- Problem requirements:
Copy out every line of the records below word for word, keeping each line as it is.

=== Begin Enclosure ===

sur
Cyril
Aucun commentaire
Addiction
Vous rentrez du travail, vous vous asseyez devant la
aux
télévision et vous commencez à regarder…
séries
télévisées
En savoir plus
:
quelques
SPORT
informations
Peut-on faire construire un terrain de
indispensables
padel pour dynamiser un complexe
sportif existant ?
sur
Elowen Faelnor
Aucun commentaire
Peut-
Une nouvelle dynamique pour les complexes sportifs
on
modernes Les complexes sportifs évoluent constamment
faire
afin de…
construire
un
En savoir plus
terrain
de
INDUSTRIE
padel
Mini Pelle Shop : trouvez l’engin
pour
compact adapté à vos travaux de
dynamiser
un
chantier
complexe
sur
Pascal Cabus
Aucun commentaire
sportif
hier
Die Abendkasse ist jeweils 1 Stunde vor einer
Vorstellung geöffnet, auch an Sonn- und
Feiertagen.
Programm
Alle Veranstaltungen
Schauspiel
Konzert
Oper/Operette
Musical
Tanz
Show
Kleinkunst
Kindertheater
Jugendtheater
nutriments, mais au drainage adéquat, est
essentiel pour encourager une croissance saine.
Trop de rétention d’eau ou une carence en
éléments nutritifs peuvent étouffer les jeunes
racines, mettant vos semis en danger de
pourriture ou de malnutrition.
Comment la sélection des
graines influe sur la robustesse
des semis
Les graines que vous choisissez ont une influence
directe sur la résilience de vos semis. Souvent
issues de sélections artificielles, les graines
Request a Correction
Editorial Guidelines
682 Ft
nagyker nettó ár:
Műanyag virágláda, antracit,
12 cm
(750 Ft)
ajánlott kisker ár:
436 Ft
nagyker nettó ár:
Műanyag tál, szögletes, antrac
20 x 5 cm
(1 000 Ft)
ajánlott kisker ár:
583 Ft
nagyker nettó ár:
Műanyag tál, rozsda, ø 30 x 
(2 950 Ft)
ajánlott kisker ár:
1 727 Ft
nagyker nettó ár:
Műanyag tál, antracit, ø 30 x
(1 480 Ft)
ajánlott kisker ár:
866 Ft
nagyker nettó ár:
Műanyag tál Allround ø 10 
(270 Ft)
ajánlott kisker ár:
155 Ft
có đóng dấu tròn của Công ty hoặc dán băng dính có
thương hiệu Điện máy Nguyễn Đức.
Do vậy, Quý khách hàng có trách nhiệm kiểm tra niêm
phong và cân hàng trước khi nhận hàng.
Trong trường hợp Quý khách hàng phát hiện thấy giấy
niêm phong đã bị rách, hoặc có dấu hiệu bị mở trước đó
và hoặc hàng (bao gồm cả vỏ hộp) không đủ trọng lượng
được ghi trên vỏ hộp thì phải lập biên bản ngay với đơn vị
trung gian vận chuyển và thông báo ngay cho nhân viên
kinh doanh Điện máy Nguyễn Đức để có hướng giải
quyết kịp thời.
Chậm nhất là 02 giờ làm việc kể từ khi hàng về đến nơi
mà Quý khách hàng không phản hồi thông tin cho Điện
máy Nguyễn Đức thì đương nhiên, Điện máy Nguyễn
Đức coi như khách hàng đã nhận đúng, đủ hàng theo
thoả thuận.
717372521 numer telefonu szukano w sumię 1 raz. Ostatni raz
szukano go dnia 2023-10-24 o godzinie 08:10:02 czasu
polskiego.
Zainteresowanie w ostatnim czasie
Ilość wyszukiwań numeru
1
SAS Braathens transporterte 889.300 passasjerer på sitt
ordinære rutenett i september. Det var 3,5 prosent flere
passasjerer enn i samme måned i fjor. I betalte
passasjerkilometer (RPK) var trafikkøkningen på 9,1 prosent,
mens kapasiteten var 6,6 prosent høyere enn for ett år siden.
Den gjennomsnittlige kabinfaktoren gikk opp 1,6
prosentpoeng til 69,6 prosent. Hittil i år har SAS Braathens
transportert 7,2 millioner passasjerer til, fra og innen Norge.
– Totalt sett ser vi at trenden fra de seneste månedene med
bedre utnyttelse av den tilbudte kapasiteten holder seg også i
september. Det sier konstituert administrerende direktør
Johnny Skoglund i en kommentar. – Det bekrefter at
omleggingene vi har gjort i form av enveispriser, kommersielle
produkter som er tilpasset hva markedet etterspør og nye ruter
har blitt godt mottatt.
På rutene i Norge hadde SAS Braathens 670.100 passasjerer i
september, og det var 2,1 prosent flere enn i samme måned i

=== End Enclosure ===

- Response box:
sur
Cyril
Aucun commentaire
Addiction
Vous rentrez du travail, vous vous asseyez devant la
aux
télévision et vous commencez à regarder…
séries
télévisées
En savoir plus
:
quelques
SPORT
informations
Peut-on faire construire un terrain de
indispensables
padel pour dynamiser un complexe
sportif existant ?
sur
Elowen Faelnor
Aucun commentaire
Peut-
Une nouvelle dynamique pour les complexes sportifs
on
modernes Les complexes sportifs évoluent constamment
faire
afin de…
construire
un
En savoir plus
terrain
de
INDUSTRIE
padel
Mini Pelle Shop : trouvez l’engin
pour
compact adapté à vos travaux de
dynamiser
un
chantier
complexe
sur
Pascal Cabus
Aucun commentaire
sportif
hier
Die Abendkasse ist jeweils 1 Stunde vor einer
Vorstellung geöffnet, auch an Sonn- und
Feiertagen.
Programm
Alle Veranstaltungen
Schauspiel
Konzert
Oper/Operette
Musical
Tanz
Show
Kleinkunst
Kindertheater
Jugendtheater
nutriments, mais au drainage adéquat, est
essentiel pour encourager une croissance saine.
Trop de rétention d’eau ou une carence en
éléments nutritifs peuvent étouffer les jeunes
racines, mettant vos semis en danger de
pourriture ou de malnutrition.
Comment la sélection des
graines influe sur la robustesse
des semis
Les graines que vous choisissez ont une influence
directe sur la résilience de vos semis. Souvent
issues de sélections artificielles, les graines
Request a Correction
Editorial Guidelines
682 Ft
nagyker nettó ár:
Műanyag virágláda, antracit,
12 cm
(750 Ft)
ajánlott kisker ár:
436 Ft
nagyker nettó ár:
Műanyag tál, szögletes, antrac
20 x 5 cm
(1 000 Ft)
ajánlott kisker ár:
583 Ft
nagyker nettó ár:
Műanyag tál, rozsda, ø 30 x 
(2 950 Ft)
ajánlott kisker ár:
1 727 Ft
nagyker nettó ár:
Műanyag tál, antracit, ø 30 x
(1 480 Ft)
ajánlott kisker ár:
866 Ft
nagyker nettó ár:
Műanyag tál Allround ø 10 
(270 Ft)
ajánlott kisker ár:
155 Ft
có đóng dấu tròn của Công ty hoặc dán băng dính có
thương hiệu Điện máy Nguyễn Đức.
Do vậy, Quý khách hàng có trách nhiệm kiểm tra niêm
phong và cân hàng trước khi nhận hàng.
Trong trường hợp Quý khách hàng phát hiện thấy giấy
niêm phong đã bị rách, hoặc có dấu hiệu bị mở trước đó
và hoặc hàng (bao gồm cả vỏ hộp) không đủ trọng lượng
được ghi trên vỏ hộp thì phải lập biên bản ngay với đơn vị
trung gian vận chuyển và thông báo ngay cho nhân viên
kinh doanh Điện máy Nguyễn Đức để có hướng giải
quyết kịp thời.
Chậm nhất là 02 giờ làm việc kể từ khi hàng về đến nơi
mà Quý khách hàng không phản hồi thông tin cho Điện
máy Nguyễn Đức thì đương nhiên, Điện máy Nguyễn
Đức coi như khách hàng đã nhận đúng, đủ hàng theo
thoả thuận.
717372521 numer telefonu szukano w sumię 1 raz. Ostatni raz
szukano go dnia 2023-10-24 o godzinie 08:10:02 czasu
polskiego.
Zainteresowanie w ostatnim czasie
Ilość wyszukiwań numeru
1
SAS Braathens transporterte 889.300 passasjerer på sitt
ordinære rutenett i september. Det var 3,5 prosent flere
passasjerer enn i samme måned i fjor. I betalte
passasjerkilometer (RPK) var trafikkøkningen på 9,1 prosent,
mens kapasiteten var 6,6 prosent høyere enn for ett år siden.
Den gjennomsnittlige kabinfaktoren gikk opp 1,6
prosentpoeng til 69,6 prosent. Hittil i år har SAS Braathens
transportert 7,2 millioner passasjerer til, fra og innen Norge.
– Totalt sett ser vi at trenden fra de seneste månedene med
bedre utnyttelse av den tilbudte kapasiteten holder seg også i
september. Det sier konstituert administrerende direktør
Johnny Skoglund i en kommentar. – Det bekrefter at
omleggingene vi har gjort i form av enveispriser, kommersielle
produkter som er tilpasset hva markedet etterspør og nye ruter
har blitt godt mottatt.
På rutene i Norge hadde SAS Braathens 670.100 passasjerer i
september, og det var 2,1 prosent flere enn i samme måned i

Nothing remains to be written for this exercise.